In 2009, Michael Jackson died from acute propofol and benzodiazepine intoxication, which led to the conviction of his doctor, Conrad Murray, who served two years in prison for recklessly administering the propofol that was determined to have killed the King of Pop. Since then, Jackson’s legacy has been under attack from those who believe the allegations of sexual abuse leveled in Leaving Neverland and vehemently defended by the people that were closest to him.
According to singer-songwriter Elton John, who met Jackson when he was a teen, the pop star was “mentally ill” during his final years. In his new memoir, Me, John suggested that Jackson’s mental state had deteriorated before his death in 2009 and was a “disturbing” person, Radar Online reports.

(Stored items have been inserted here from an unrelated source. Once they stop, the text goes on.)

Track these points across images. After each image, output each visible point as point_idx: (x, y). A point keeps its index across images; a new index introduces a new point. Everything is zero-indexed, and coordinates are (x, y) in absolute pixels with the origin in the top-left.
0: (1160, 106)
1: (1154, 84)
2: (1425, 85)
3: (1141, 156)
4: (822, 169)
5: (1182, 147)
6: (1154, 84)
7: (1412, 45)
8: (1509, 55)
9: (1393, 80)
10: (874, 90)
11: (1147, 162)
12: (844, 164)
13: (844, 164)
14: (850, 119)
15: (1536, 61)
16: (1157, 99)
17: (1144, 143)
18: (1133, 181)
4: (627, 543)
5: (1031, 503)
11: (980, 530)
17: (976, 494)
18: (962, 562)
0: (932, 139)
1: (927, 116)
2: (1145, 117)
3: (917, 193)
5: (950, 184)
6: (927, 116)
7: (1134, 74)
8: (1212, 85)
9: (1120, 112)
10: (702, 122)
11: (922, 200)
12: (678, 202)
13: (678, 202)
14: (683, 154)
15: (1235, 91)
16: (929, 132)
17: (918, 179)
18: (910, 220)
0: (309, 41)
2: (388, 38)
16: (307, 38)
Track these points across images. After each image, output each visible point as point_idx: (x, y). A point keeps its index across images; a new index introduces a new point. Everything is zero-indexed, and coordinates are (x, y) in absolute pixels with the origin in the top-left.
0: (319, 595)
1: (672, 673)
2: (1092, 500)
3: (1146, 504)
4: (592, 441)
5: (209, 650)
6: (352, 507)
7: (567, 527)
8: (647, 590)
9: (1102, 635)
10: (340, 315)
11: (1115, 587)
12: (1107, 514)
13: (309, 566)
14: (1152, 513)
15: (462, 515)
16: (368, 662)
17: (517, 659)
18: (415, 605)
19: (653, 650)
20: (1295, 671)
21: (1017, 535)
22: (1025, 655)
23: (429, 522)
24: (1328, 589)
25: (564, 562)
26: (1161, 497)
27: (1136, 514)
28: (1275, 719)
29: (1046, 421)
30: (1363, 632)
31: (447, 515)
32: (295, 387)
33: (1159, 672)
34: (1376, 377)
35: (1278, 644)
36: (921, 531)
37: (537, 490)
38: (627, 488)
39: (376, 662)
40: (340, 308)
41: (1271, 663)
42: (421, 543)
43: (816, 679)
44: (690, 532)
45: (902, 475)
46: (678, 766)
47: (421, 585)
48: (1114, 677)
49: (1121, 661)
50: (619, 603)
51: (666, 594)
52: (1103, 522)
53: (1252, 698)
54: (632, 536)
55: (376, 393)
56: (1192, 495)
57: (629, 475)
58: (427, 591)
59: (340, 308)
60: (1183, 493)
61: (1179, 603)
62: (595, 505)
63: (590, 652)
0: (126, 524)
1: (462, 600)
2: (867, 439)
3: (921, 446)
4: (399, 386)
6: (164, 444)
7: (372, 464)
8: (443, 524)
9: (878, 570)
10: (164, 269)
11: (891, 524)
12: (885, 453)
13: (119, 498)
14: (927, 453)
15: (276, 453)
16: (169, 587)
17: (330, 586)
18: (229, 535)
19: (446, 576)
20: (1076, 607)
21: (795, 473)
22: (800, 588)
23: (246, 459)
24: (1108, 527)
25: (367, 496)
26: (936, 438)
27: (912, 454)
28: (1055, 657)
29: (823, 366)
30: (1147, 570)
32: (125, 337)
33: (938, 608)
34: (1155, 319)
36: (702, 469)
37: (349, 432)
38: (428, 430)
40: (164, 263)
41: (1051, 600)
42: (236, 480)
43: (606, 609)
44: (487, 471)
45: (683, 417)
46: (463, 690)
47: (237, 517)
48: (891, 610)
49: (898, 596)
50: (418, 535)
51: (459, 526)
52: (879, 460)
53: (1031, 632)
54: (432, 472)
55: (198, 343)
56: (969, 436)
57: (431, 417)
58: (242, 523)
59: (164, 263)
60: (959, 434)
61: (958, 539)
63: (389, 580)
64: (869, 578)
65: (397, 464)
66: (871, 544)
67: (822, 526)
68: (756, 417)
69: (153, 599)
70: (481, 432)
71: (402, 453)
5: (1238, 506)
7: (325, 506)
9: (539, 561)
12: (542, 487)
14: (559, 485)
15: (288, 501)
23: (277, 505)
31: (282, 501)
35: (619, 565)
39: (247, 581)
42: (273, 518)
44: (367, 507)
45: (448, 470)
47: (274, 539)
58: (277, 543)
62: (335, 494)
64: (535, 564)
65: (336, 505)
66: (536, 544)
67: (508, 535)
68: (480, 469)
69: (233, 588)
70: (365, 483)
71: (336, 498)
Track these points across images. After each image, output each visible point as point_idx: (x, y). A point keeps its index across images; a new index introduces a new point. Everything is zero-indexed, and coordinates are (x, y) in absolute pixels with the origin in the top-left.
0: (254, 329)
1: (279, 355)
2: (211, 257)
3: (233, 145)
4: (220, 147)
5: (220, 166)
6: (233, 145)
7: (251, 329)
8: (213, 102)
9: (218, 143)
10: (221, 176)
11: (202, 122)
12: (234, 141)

“He was genuinely mentally ill, a disturbing person to be around,” John wrote after admitting that he began to question what concoction of prescription drugs Jackson was “being pumped full of.”
Although John believes that Jackson “totally lost his marbles” in the 2000s, he claims there were signs that Jackson was troubled before the peak of his purported mental problems. He outlined a lunch he had with Jackson in the 1990s and said the singer looked “really frail and ill.” Eventually, Jackson left the lunch “without a word” and was later found playing games with the 11-year-old son of John’s housekeeper.
“For whatever reason, he couldn’t seem to cope with adult company at all,” John wrote.
Jackson’s affinity for children is the reason many believe the accusations against him, but some, such as singer Akon, claim that his love for children was not malicious and purely “humanitarian.”
On this date in 1996, Michael performed for the first time as a solo artist on the African continent for 60,000 fans in Tunis, the capital of Tunisia. He then announced that proceeds would benefit the National Solidarity Fund, a Tunisian charity fighting poverty. #MJHumanitarian pic.twitter.com/lCBSHUQncV— Michael Jackson (@michaeljackson) October 7, 2019
Jackson’s former bodyguard, Matt Fiddes, has been one of the late pop star’s most ardent defenders after his death. According to Fiddes, the 2005 accusation that Jackson molested 13-year-old Gavin Arvizo — which led to a trial and eventual not guilty verdict — scarred Jackson permanently.
“It was clear after the verdict he was never going to be able to click his fingers and be back in Michael Jackson mode again,” he said, per The Daily Mirror. “He was like a walking deadman by the end. Eating and sleeping was a battle, he was just a complete mess.”
Fiddes also claims that Jackson experienced paranoia following the trial.
“He was terrified about being assassinated on stage, and was making silly suggestions about wearing a bulletproof vest while performing,” he said.
Despite assurances from those closest to Jackson that he would be protected, Fiddes claims that Jackson’s mental state did not improve.